• _EXERCISE AIM_
List every line below as a numbered list, leaving out any blank lines.
Start of Block
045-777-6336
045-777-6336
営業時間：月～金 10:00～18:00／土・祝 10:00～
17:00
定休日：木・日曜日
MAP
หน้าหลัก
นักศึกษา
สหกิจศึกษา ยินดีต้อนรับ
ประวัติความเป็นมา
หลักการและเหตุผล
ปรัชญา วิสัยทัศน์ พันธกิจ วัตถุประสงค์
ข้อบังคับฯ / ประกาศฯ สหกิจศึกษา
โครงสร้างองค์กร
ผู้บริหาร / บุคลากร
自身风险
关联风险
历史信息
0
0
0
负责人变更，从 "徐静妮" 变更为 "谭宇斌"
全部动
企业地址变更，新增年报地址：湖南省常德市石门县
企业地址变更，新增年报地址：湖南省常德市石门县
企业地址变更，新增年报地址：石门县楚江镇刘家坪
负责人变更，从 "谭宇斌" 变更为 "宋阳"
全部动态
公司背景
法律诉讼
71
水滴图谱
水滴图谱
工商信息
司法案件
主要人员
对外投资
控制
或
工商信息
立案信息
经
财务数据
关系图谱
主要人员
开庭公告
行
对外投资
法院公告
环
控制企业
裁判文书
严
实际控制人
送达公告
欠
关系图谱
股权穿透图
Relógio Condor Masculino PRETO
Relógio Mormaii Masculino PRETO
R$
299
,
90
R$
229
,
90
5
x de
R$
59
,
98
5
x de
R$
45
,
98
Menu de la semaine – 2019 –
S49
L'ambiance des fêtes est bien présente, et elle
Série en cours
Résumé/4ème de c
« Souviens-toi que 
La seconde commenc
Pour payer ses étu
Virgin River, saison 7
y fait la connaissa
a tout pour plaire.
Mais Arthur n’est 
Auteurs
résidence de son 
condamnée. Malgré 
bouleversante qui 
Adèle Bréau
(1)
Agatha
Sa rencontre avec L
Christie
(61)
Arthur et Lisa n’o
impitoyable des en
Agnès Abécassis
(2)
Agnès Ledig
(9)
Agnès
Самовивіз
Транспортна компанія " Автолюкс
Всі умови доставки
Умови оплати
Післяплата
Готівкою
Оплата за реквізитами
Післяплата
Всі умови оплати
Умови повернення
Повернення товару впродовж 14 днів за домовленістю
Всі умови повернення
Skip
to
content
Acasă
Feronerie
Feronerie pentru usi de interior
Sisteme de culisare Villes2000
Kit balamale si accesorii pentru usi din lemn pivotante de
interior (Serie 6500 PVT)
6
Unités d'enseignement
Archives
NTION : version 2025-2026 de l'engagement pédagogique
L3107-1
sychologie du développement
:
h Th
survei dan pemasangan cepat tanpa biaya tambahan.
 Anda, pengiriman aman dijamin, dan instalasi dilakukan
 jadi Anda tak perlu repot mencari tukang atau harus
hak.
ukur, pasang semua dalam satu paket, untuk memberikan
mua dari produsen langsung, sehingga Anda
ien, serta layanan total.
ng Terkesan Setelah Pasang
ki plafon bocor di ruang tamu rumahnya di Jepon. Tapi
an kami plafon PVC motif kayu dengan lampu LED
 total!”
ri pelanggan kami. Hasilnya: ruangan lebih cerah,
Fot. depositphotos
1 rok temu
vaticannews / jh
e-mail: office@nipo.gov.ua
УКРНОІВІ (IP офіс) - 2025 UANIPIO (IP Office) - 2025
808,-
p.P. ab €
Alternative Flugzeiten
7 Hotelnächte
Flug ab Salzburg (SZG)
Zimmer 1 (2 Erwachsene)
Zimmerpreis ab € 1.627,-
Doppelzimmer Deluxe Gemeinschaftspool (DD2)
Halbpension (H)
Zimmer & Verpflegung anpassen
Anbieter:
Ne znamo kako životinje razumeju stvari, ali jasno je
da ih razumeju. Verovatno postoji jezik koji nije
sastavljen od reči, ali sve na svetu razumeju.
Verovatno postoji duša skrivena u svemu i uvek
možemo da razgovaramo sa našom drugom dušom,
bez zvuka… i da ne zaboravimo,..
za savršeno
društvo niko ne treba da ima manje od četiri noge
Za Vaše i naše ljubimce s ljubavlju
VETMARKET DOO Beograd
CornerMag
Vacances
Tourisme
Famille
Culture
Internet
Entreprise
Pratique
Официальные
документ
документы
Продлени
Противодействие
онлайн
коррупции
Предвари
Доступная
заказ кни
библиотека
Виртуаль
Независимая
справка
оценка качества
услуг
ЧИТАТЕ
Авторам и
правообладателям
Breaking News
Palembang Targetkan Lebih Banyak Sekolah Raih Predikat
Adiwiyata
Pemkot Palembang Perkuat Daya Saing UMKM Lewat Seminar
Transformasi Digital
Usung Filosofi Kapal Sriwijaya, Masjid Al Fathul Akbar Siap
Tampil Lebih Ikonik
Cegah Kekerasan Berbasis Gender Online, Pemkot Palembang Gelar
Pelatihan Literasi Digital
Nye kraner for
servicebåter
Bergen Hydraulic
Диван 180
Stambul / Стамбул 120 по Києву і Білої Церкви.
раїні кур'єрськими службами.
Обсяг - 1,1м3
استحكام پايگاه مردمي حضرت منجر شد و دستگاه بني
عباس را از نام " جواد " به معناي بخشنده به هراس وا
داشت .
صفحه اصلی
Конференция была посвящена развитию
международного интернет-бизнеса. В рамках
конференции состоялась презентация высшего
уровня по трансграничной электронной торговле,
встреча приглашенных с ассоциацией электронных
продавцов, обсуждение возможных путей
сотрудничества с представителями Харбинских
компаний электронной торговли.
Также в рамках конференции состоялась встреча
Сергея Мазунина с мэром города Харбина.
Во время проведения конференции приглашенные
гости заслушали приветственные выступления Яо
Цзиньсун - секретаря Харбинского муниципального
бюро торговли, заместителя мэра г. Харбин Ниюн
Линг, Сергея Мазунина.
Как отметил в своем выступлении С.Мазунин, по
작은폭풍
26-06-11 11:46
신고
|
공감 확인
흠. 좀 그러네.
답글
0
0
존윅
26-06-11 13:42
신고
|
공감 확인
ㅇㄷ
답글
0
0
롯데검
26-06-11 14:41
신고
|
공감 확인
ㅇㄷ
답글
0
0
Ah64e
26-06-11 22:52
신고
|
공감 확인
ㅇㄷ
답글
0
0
End of Block
• _EXERCISE SOLUTION_
1. 045-777-6336
2. 045-777-6336
3. 営業時間：月～金 10:00～18:00／土・祝 10:00～
4. 17:00
5. 定休日：木・日曜日
6. MAP
7. หน้าหลัก
8. นักศึกษา
9. สหกิจศึกษา ยินดีต้อนรับ
10. ประวัติความเป็นมา
11. หลักการและเหตุผล
12. ปรัชญา วิสัยทัศน์ พันธกิจ วัตถุประสงค์
13. ข้อบังคับฯ / ประกาศฯ สหกิจศึกษา
14. โครงสร้างองค์กร
15. ผู้บริหาร / บุคลากร
16. 自身风险
17. 关联风险
18. 历史信息
19. 0
20. 0
21. 0
22. 负责人变更，从 "徐静妮" 变更为 "谭宇斌"
23. 全部动
24. 企业地址变更，新增年报地址：湖南省常德市石门县
25. 企业地址变更，新增年报地址：湖南省常德市石门县
26. 企业地址变更，新增年报地址：石门县楚江镇刘家坪
27. 负责人变更，从 "谭宇斌" 变更为 "宋阳"
28. 全部动态
29. 公司背景
30. 法律诉讼
31. 71
32. 水滴图谱
33. 水滴图谱
34. 工商信息
35. 司法案件
36. 主要人员
37. 对外投资
38. 控制
39. 或
40. 工商信息
41. 立案信息
42. 经
43. 财务数据
44. 关系图谱
45. 主要人员
46. 开庭公告
47. 行
48. 对外投资
49. 法院公告
50. 环
51. 控制企业
52. 裁判文书
53. 严
54. 实际控制人
55. 送达公告
56. 欠
57. 关系图谱
58. 股权穿透图
59. Relógio Condor Masculino PRETO
60. Relógio Mormaii Masculino PRETO
61. R$
62. 299
63. ,
64. 90
65. R$
66. 229
67. ,
68. 90
69. 5
70. x de
71. R$
72. 59
73. ,
74. 98
75. 5
76. x de
77. R$
78. 45
79. ,
80. 98
81. Menu de la semaine – 2019 –
82. S49
83. L'ambiance des fêtes est bien présente, et elle
84. Série en cours
85. Résumé/4ème de c
86. « Souviens-toi que 
87. La seconde commenc
88. Pour payer ses étu
89. Virgin River, saison 7
90. y fait la connaissa
91. a tout pour plaire.
92. Mais Arthur n’est 
93. Auteurs
94. résidence de son 
95. condamnée. Malgré 
96. bouleversante qui 
97. Adèle Bréau
98. (1)
99. Agatha
100. Sa rencontre avec L
101. Christie
102. (61)
103. Arthur et Lisa n’o
104. impitoyable des en
105. Agnès Abécassis
106. (2)
107. Agnès Ledig
108. (9)
109. Agnès
110. Самовивіз
111. Транспортна компанія " Автолюкс
112. Всі умови доставки
113. Умови оплати
114. Післяплата
115. Готівкою
116. Оплата за реквізитами
117. Післяплата
118. Всі умови оплати
119. Умови повернення
120. Повернення товару впродовж 14 днів за домовленістю
121. Всі умови повернення
122. Skip
123. to
124. content
125. Acasă
126. Feronerie
127. Feronerie pentru usi de interior
128. Sisteme de culisare Villes2000
129. Kit balamale si accesorii pentru usi din lemn pivotante de
130. interior (Serie 6500 PVT)
131. 6
132. Unités d'enseignement
133. Archives
134. NTION : version 2025-2026 de l'engagement pédagogique
135. L3107-1
136. sychologie du développement
137. :
138. h Th
139. survei dan pemasangan cepat tanpa biaya tambahan.
140.  Anda, pengiriman aman dijamin, dan instalasi dilakukan
141.  jadi Anda tak perlu repot mencari tukang atau harus
142. hak.
143. ukur, pasang semua dalam satu paket, untuk memberikan
144. mua dari produsen langsung, sehingga Anda
145. ien, serta layanan total.
146. ng Terkesan Setelah Pasang
147. ki plafon bocor di ruang tamu rumahnya di Jepon. Tapi
148. an kami plafon PVC motif kayu dengan lampu LED
149.  total!”
150. ri pelanggan kami. Hasilnya: ruangan lebih cerah,
151. Fot. depositphotos
152. 1 rok temu
153. vaticannews / jh
154. e-mail: office@nipo.gov.ua
155. УКРНОІВІ (IP офіс) - 2025 UANIPIO (IP Office) - 2025
156. 808,-
157. p.P. ab €
158. Alternative Flugzeiten
159. 7 Hotelnächte
160. Flug ab Salzburg (SZG)
161. Zimmer 1 (2 Erwachsene)
162. Zimmerpreis ab € 1.627,-
163. Doppelzimmer Deluxe Gemeinschaftspool (DD2)
164. Halbpension (H)
165. Zimmer & Verpflegung anpassen
166. Anbieter:
167. Ne znamo kako životinje razumeju stvari, ali jasno je
168. da ih razumeju. Verovatno postoji jezik koji nije
169. sastavljen od reči, ali sve na svetu razumeju.
170. Verovatno postoji duša skrivena u svemu i uvek
171. možemo da razgovaramo sa našom drugom dušom,
172. bez zvuka… i da ne zaboravimo,..
173. za savršeno
174. društvo niko ne treba da ima manje od četiri noge
175. Za Vaše i naše ljubimce s ljubavlju
176. VETMARKET DOO Beograd
177. CornerMag
178. Vacances
179. Tourisme
180. Famille
181. Culture
182. Internet
183. Entreprise
184. Pratique
185. Официальные
186. документ
187. документы
188. Продлени
189. Противодействие
190. онлайн
191. коррупции
192. Предвари
193. Доступная
194. заказ кни
195. библиотека
196. Виртуаль
197. Независимая
198. справка
199. оценка качества
200. услуг
201. ЧИТАТЕ
202. Авторам и
203. правообладателям
204. Breaking News
205. Palembang Targetkan Lebih Banyak Sekolah Raih Predikat
206. Adiwiyata
207. Pemkot Palembang Perkuat Daya Saing UMKM Lewat Seminar
208. Transformasi Digital
209. Usung Filosofi Kapal Sriwijaya, Masjid Al Fathul Akbar Siap
210. Tampil Lebih Ikonik
211. Cegah Kekerasan Berbasis Gender Online, Pemkot Palembang Gelar
212. Pelatihan Literasi Digital
213. Nye kraner for
214. servicebåter
215. Bergen Hydraulic
216. Диван 180
217. Stambul / Стамбул 120 по Києву і Білої Церкви.
218. раїні кур'єрськими службами.
219. Обсяг - 1,1м3
220. استحكام پايگاه مردمي حضرت منجر شد و دستگاه بني
221. عباس را از نام " جواد " به معناي بخشنده به هراس وا
222. داشت .
223. صفحه اصلی
224. Конференция была посвящена развитию
225. международного интернет-бизнеса. В рамках
226. конференции состоялась презентация высшего
227. уровня по трансграничной электронной торговле,
228. встреча приглашенных с ассоциацией электронных
229. продавцов, обсуждение возможных путей
230. сотрудничества с представителями Харбинских
231. компаний электронной торговли.
232. Также в рамках конференции состоялась встреча
233. Сергея Мазунина с мэром города Харбина.
234. Во время проведения конференции приглашенные
235. гости заслушали приветственные выступления Яо
236. Цзиньсун - секретаря Харбинского муниципального
237. бюро торговли, заместителя мэра г. Харбин Ниюн
238. Линг, Сергея Мазунина.
239. Как отметил в своем выступлении С.Мазунин, по
240. 작은폭풍
241. 26-06-11 11:46
242. 신고
243. |
244. 공감 확인
245. 흠. 좀 그러네.
246. 답글
247. 0
248. 0
249. 존윅
250. 26-06-11 13:42
251. 신고
252. |
253. 공감 확인
254. ㅇㄷ
255. 답글
256. 0
257. 0
258. 롯데검
259. 26-06-11 14:41
260. 신고
261. |
262. 공감 확인
263. ㅇㄷ
264. 답글
265. 0
266. 0
267. Ah64e
268. 26-06-11 22:52
269. 신고
270. |
271. 공감 확인
272. ㅇㄷ
273. 답글
274. 0
275. 0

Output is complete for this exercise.